= Problem details =
Transcribe exactly the lines below that begin at the line with "can be an important" and stop after the line with "POLICY & PLANNING", leaving out every picture.

= Data listing =
***

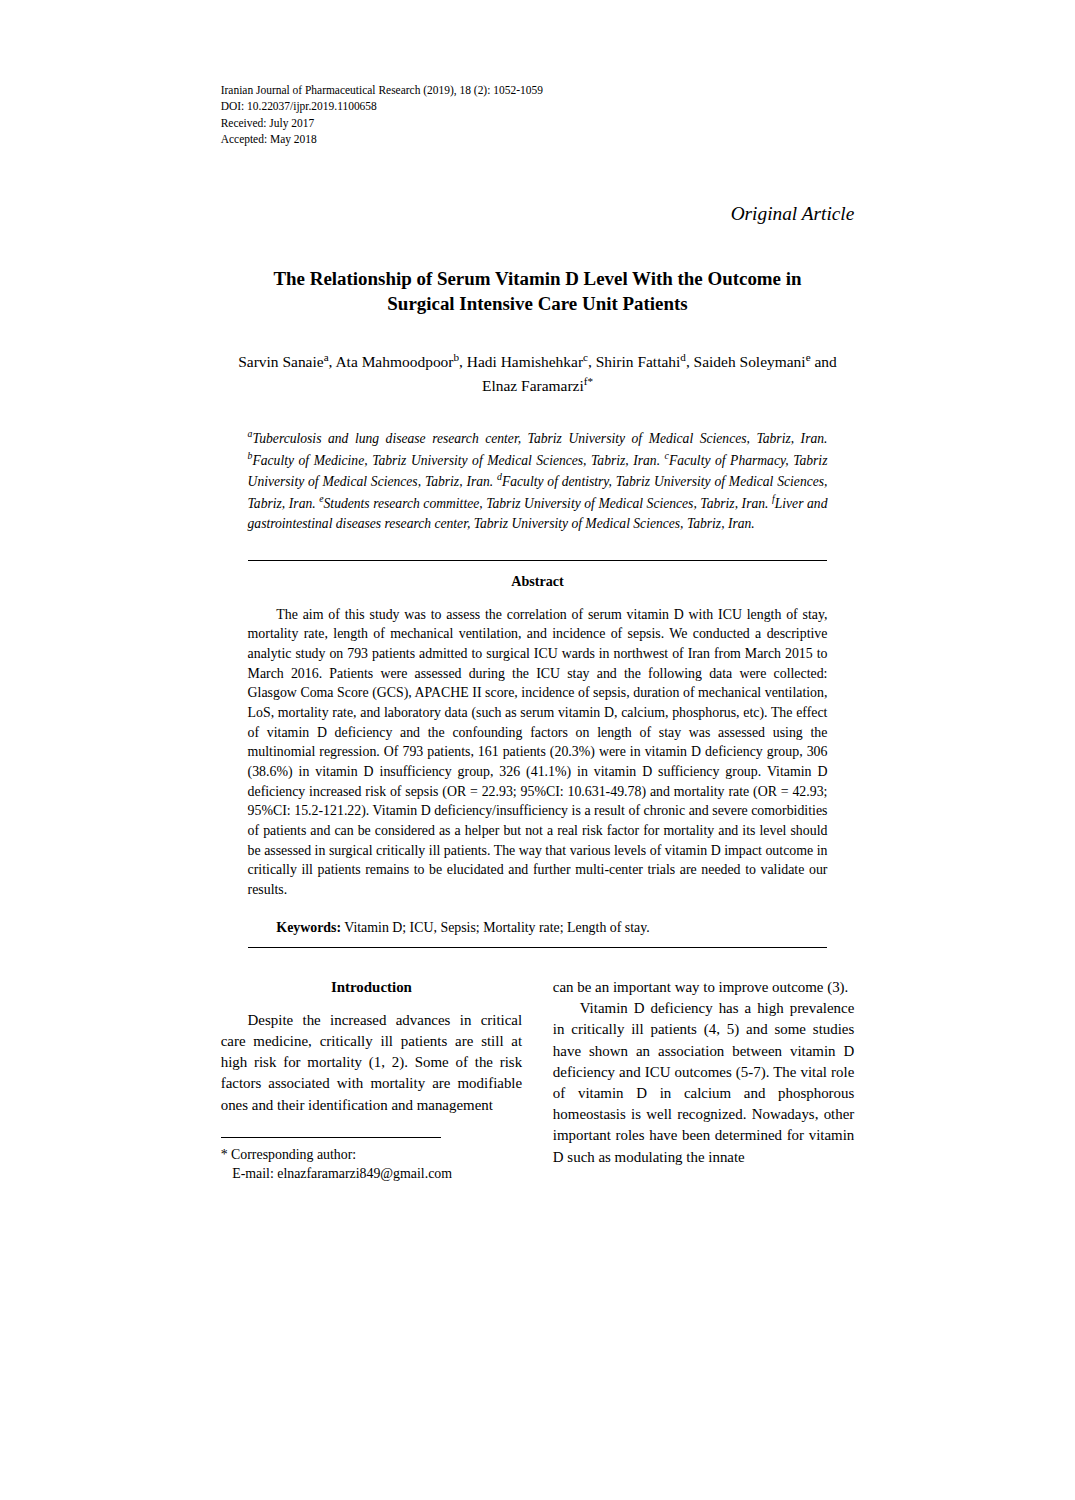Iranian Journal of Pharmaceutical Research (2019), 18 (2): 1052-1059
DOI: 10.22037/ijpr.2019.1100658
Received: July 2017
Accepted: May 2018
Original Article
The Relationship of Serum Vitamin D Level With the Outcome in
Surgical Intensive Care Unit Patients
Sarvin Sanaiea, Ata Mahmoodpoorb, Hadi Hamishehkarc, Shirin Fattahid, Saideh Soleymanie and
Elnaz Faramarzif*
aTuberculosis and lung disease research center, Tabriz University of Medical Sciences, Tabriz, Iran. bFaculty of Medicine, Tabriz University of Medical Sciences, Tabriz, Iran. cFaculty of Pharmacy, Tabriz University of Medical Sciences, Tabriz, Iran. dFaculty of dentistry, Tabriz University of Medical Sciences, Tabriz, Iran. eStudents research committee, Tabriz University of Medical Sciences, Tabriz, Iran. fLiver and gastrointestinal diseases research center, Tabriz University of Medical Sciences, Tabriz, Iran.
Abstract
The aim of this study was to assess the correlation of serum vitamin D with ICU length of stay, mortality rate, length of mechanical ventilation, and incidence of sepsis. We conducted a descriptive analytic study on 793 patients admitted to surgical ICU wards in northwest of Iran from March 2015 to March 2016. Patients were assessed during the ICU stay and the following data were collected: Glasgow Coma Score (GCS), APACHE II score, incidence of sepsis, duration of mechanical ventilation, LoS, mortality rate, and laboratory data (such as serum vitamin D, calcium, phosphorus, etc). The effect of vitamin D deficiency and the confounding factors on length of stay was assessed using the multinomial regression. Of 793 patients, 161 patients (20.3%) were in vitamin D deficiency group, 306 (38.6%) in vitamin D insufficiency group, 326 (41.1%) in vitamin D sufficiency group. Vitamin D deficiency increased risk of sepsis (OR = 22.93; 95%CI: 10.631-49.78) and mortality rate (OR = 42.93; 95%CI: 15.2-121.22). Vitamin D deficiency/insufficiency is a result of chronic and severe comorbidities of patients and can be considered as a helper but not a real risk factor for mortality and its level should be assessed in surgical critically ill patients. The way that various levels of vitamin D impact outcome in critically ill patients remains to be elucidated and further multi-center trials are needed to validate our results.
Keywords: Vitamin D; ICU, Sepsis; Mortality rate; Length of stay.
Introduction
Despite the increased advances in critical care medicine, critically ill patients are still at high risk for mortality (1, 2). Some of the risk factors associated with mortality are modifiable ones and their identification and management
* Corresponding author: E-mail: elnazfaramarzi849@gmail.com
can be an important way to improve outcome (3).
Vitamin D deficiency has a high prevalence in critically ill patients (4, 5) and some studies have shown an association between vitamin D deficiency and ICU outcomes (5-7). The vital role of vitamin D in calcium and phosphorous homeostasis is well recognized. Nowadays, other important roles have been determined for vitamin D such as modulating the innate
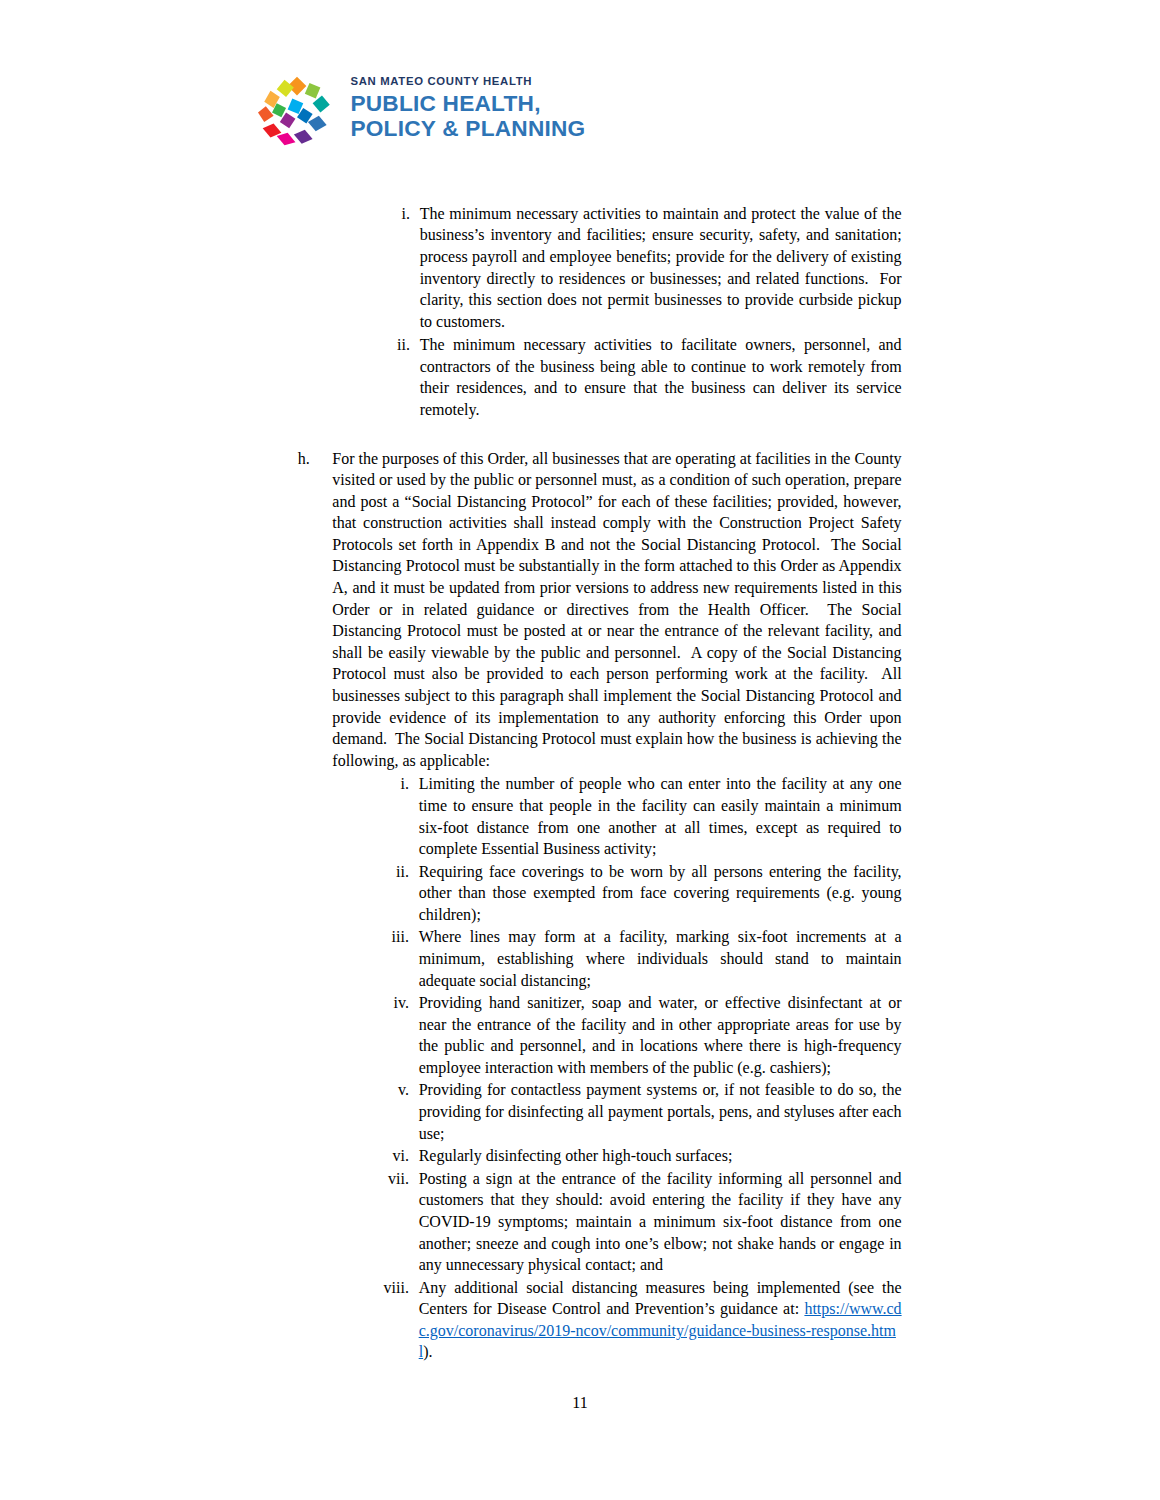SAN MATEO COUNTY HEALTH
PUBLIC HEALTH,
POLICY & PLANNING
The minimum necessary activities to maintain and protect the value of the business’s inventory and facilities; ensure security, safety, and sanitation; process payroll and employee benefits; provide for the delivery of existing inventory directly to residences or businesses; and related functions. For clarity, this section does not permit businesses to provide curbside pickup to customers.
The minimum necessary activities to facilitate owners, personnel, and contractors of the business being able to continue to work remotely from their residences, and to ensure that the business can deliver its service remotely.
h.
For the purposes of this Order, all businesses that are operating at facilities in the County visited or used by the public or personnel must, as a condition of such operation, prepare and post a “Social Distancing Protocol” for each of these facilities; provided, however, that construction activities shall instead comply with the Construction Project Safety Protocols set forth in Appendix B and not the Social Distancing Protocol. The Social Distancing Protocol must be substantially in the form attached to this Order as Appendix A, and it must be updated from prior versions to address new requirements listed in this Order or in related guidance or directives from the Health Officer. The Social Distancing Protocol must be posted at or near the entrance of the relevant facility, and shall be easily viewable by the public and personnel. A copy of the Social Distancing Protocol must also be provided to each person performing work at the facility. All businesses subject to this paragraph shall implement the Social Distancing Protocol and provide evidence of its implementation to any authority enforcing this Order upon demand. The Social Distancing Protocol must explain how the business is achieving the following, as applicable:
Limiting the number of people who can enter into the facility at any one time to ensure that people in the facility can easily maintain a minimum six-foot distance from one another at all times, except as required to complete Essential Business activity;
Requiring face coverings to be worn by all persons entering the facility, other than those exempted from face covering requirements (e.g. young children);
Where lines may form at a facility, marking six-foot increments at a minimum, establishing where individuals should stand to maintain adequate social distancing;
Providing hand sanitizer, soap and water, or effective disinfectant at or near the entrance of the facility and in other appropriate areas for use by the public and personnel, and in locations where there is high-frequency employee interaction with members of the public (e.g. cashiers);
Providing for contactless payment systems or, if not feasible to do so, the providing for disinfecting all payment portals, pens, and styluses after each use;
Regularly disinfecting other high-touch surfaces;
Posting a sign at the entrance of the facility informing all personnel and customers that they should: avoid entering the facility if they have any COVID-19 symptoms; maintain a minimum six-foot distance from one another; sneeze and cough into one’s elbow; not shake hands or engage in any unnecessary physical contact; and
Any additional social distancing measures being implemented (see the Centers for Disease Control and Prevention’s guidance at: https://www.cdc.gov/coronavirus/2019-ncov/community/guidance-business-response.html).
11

***

= Answer to this problem =
can be an important way to improve outcome (3).
Vitamin D deficiency has a high prevalence in critically ill patients (4, 5) and some studies have shown an association between vitamin D deficiency and ICU outcomes (5-7). The vital role of vitamin D in calcium and phosphorous homeostasis is well recognized. Nowadays, other important roles have been determined for vitamin D such as modulating the innate
SAN MATEO COUNTY HEALTH
PUBLIC HEALTH,
POLICY & PLANNING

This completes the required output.